→ **TASK TO COMPLETE**:
Copy out every one of the rows below word for word, with nothing changed.

→ **DATA SHOWN**:
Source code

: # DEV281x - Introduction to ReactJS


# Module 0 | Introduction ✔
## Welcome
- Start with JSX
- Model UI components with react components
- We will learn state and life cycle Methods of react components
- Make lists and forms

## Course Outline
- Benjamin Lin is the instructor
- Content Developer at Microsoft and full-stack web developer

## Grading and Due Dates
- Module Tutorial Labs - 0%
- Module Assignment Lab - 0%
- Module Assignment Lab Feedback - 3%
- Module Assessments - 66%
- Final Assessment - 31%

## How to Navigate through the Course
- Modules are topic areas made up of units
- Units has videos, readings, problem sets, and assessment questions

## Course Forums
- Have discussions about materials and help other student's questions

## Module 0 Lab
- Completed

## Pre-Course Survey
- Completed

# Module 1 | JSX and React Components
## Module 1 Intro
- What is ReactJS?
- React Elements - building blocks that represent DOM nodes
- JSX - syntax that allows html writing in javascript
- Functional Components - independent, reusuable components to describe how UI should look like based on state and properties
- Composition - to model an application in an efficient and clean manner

→ **THE ANSWER**:
Source code

: # DEV281x - Introduction to ReactJS


# Module 0 | Introduction ✔
## Welcome
- Start with JSX
- Model UI components with react components
- We will learn state and life cycle Methods of react components
- Make lists and forms

## Course Outline
- Benjamin Lin is the instructor
- Content Developer at Microsoft and full-stack web developer

## Grading and Due Dates
- Module Tutorial Labs - 0%
- Module Assignment Lab - 0%
- Module Assignment Lab Feedback - 3%
- Module Assessments - 66%
- Final Assessment - 31%

## How to Navigate through the Course
- Modules are topic areas made up of units
- Units has videos, readings, problem sets, and assessment questions

## Course Forums
- Have discussions about materials and help other student's questions

## Module 0 Lab
- Completed

## Pre-Course Survey
- Completed

# Module 1 | JSX and React Components
## Module 1 Intro
- What is ReactJS?
- React Elements - building blocks that represent DOM nodes
- JSX - syntax that allows html writing in javascript
- Functional Components - independent, reusuable components to describe how UI should look like based on state and properties
- Composition - to model an application in an efficient and clean manner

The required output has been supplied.